Office sector experiences improvement in Q1

Office market conditions are gaining steam.

Interest in office space continued to improve during the first three months of the year, despite levels not being as strong as the fourth quarter of 2012.

Office absorption reached 3 million square feet during the first quarter, a report from Cassidy Turley explained. This was still much lower than the 23 million square feet of space during the previous three-month period, as well as the lowest level of net absorption since the recession ended.

Fundamentals spur office market growth
Despite this, the increase helped the market experience its third straight year of gains in the category, the report noted. The vacancy level for the market did not change, and was 15.4 percent during the quarter.

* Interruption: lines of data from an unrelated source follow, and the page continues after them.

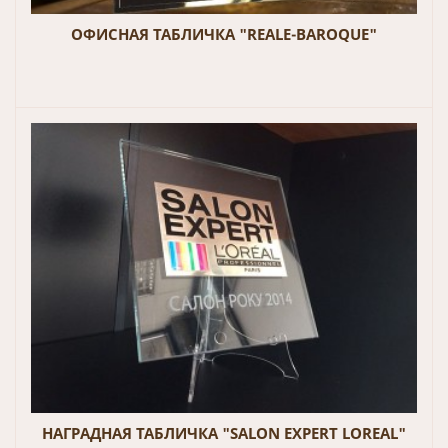
ОФИСНАЯ ТАБЛИЧКА "REALE-BAROQUE"
НАГРАДНАЯ ТАБЛИЧКА "SALON EXPERT LOREAL"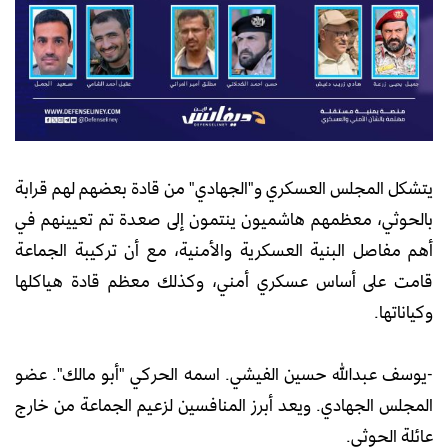
يتشكل المجلس العسكري و"الجهادي" من قادة بعضهم لهم قرابة
بالحوثي، معظمهم هاشميون ينتمون إلى صعدة تم تعيينهم في
أهم مفاصل البنية العسكرية والأمنية، مع أن تركيبة الجماعة
قامت على أساس عسكري أمني، وكذلك معظم قادة هياكلها
وكياناتها.
-يوسف عبدالله حسين الفيشي. اسمه الحركي "أبو مالك". عضو
المجلس الجهادي. ويعد أبرز المنافسين لزعيم الجماعة من خارج
عائلة الحوثي.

"Market fundamentals continue to improve, but at the same time, the office sector is clearly going through a transformation," said Kevin Thorpe, chief economist at Cassidy Turley. "Many businesses are reassessing space needs and recognizing they can function perfectly well with a smaller, more efficient footprint. As a result, job growth is not giving us the same pop in demand that we have grown accustomed to."

The strongest market in the country for demand was Dallas, the report explained. The city had approximately 728,000 square feet of net absorption. The second most was Tampa, which had 613,000 square feet and Boston rounded out the top three with 610,000 square feet. Denver, Minneapolis and Northern New Jersey were all higher than 400,000 square feet.

The highest performer for rent growth during the first quarter was New York City, which improved 11 percent compared to the first three months of 2012, the report added. Salt Lake City was only slightly lower, while the San Jose/Silicon Valley area had a rent growth rate of more than 10 percent.

Commercial mortgages perform well in 2012
While the office sector continues to improve, there was also notable gains in the commercial mortgage market. Overall loans had a return of more than 4.5 percent, according to the Gilberto-Levy Commercial Performance Index, cited by Commercial Property Executive.There were more than $25 billion in commercial mortgage originations through institutional lenders during the year, as well.

Office mortgages had more than one-quarter of the market share last year, the report added. Industrial loans had nearly 13 percent and apartments had 20 percent during the same period.